Impacto de la predilatación entre válvulas autoexpandibles (DIRECTII)

Criterios de inclusión:

• Paciente con estenosis aórtica grave sintomática definida por un gradiente aórtico medio > 40 mmHg o una velocidad máxima del chorro > 4,0 m/s o un área de la válvula aórtica (AVA) < 1 cm2 o un AVA indexado al área de superficie corporal (BSA) de < 0,6 cm2/m2
• El paciente es sintomático (insuficiencia cardíaca con clase funcional de la New York Heart Association (NYHA) > I, angina o síncope)
• Se considera que los pacientes tienen un alto riesgo de mortalidad con reemplazo quirúrgico convencional de la válvula aórtica según lo evaluado por un Heart Team compuesto por un cardiólogo y un cirujano o según lo confirme un EuroSCORE I logístico ≥ 20 % y/o EuroSCORE II ≥ 7 % Puntaje STS ≥ 8 % O
• Mayor de 80 años O
• Mayor de 65 años con 1 o 2 (pero no más de dos) de los siguientes criterios:

Cirrosis hepática (Clase A o B). Insuficiencia pulmonar: VMS<1 litro. Cirugía cardíaca previa (CABG, cirugía vascular). Aorta de porcelana.
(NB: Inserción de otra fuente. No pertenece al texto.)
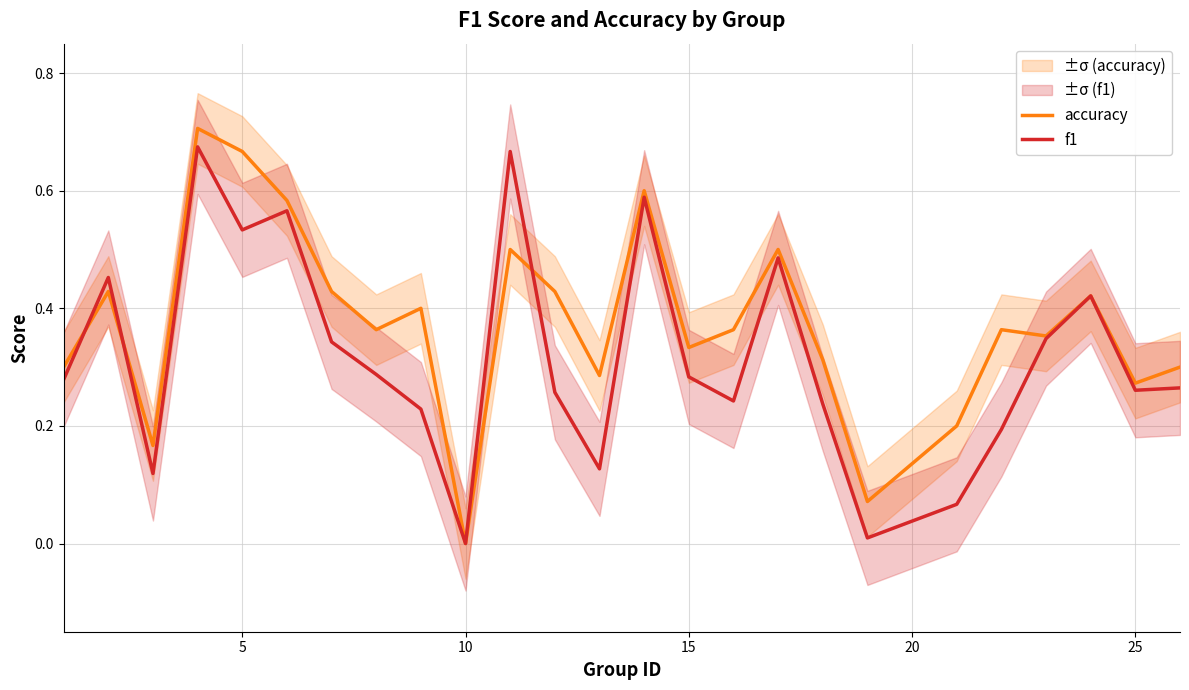

What is the average value of the accuracy series?

0.4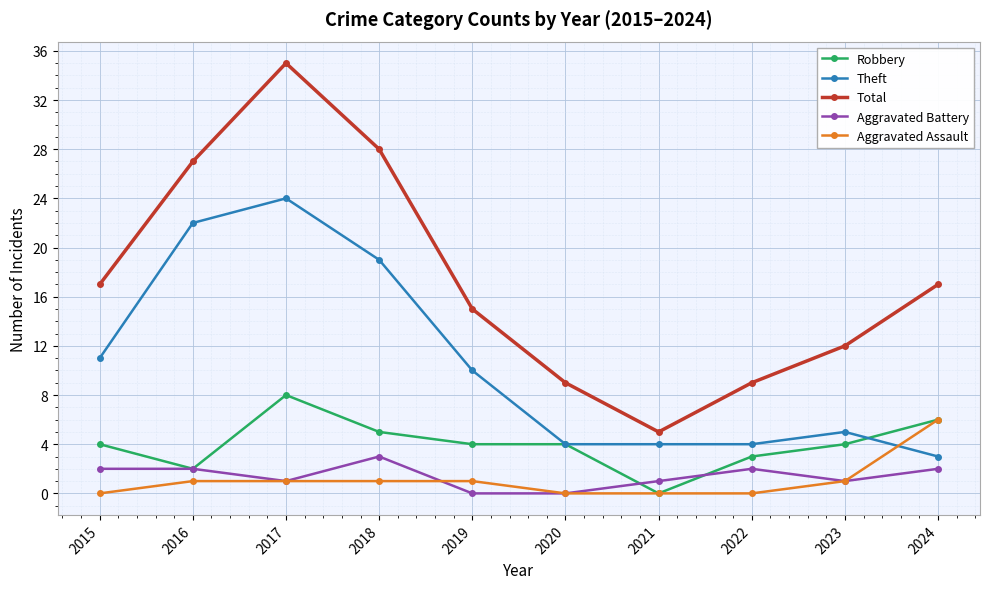

List the series in order of their peak value, lowest first.

Aggravated Battery, Aggravated Assault, Robbery, Theft, Total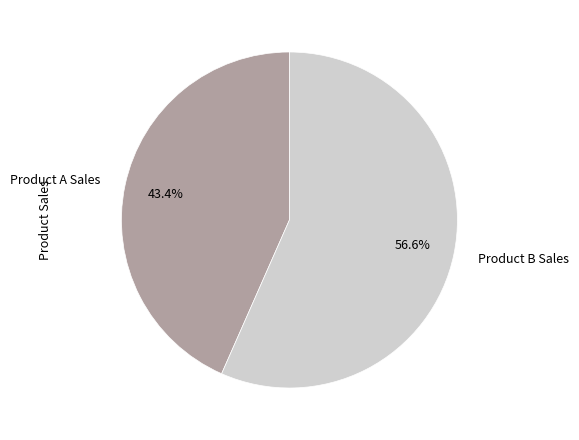

To the nearest percent, what is the difference between the largest and smallest slice percentages?

13%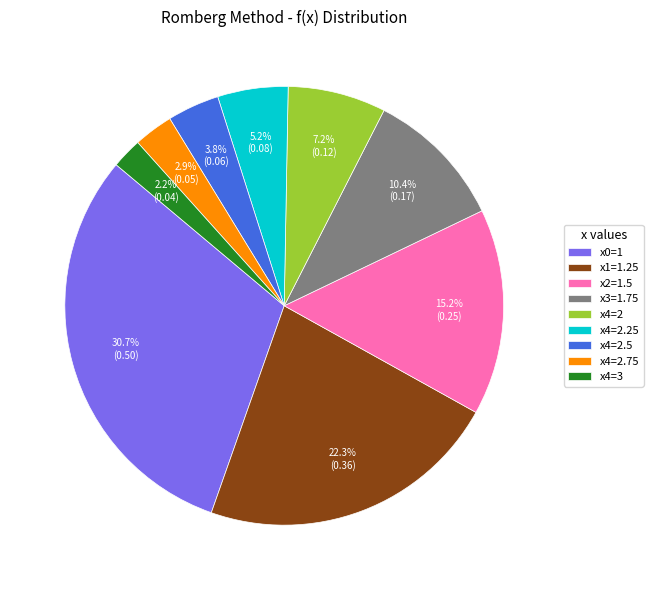

What percentage is NOT represented by x4=2.5?

96.2%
Presión sistólica de la arteria pulmonar > 60 mmHg y alto riesgo de cirugía cardiaca. Embolia pulmonar recidivante. Insuficiencia ventricular derecha. Lesiones de la pared torácica que contraindiquen una cirugía a corazón abierto. Historia de la radioterapia del mediastino. Enfermedad del tejido conectivo que contraindique una cirugía a corazón abierto. Fragilidad/caquexia.

• Diámetro de la válvula aórtica de ≥20 mm y ≤2 9 mm medido por eco.
• Diámetro de la aorta ascendente ≤ 43 mm en la unión sinotubular.
• Eje arterial aorto-ilíaco-femoral apto para acceso transfemoral evaluado mediante angiografía convencional y/o angiografía por tomografía computarizada multidetector (diámetro del vaso de acceso ≥ 6 mm)
• El paciente comprende el propósito, los riesgos potenciales y los beneficios del ensayo y está dispuesto a participar en todas las partes del seguimiento.
• El paciente ha dado su consentimiento por escrito para participar en el ensayo.

Criterio de exclusión:

• Hipersensibilidad conocida o contraindicación a cualquiera de los siguientes que no pueden premedicarse adecuadamente: aspirina o heparina y bivalirudina, ticlodipina y clopidogrel, nitinol (titanio o níquel), medios de contraste
• Sepsis en curso, incluida la endocarditis activa.
• Cualquier procedimiento intervencionista coronario o periférico percutáneo con un stent liberador de fármaco o de metal desnudo realizado dentro de los 30 días anteriores a la evaluación del Heart Team.
• Evidencia ecocardiográfica de trombo en LV o LA.
• Insuficiencia de la válvula mitral o tricúspide (> grado II).
• Reemplazo valvular aórtico previo (mecánico o bioprotésico).
• Accidente cerebrovascular (CVA) o ataque isquémico transitorio (AIT) reciente (dentro de los 6 meses posteriores a la evaluación del Heart Team).
• Pacientes con:

Enfermedad vascular femoral, ilíaca o aórtica (estenosis, etc.) que impide la inserción de una vaina transcatéter.

O Enfermedad sintomática de la arteria carótida o vertebral (> 70 % de estenosis).

• El paciente tiene una diátesis hemorrágica, coagulopatía o niega transfusión de sangre.
• Esperanza de vida estimada de menos de 12 meses debido a condiciones comórbidas no cardíacas asociadas.
• Aclaramiento de creatinina < 20 ml/min.
• Gastritis activa o úlcera gastrointestinal.
• El embarazo.
• Disfunción ventricular izquierda severa con fracción de eyección del ventrículo izquierdo (FEVI) < 20%.
• Válvula aórtica unicúspide.
• Valvulopatía aórtica mixta (estenosis aórtica e insuficiencia aórtica > 2+).
• Insuficiencia hepática (Child-Pugh clase C).
• Demencia grave (que resulte en la incapacidad de proporcionar un consentimiento informado para el estudio/procedimiento, impida un estilo de vida independiente fuera de un centro de atención crónica o complicará fundamentalmente la rehabilitación del procedimiento o el cumplimiento de las visitas de seguimiento).
• Calcificación extrema de la válvula aórtica y asimetría calcificada (puntuación de Agatston: grado 4 AgS>5000 AU).
• Área de la válvula aórtica de < 0,4 cm2.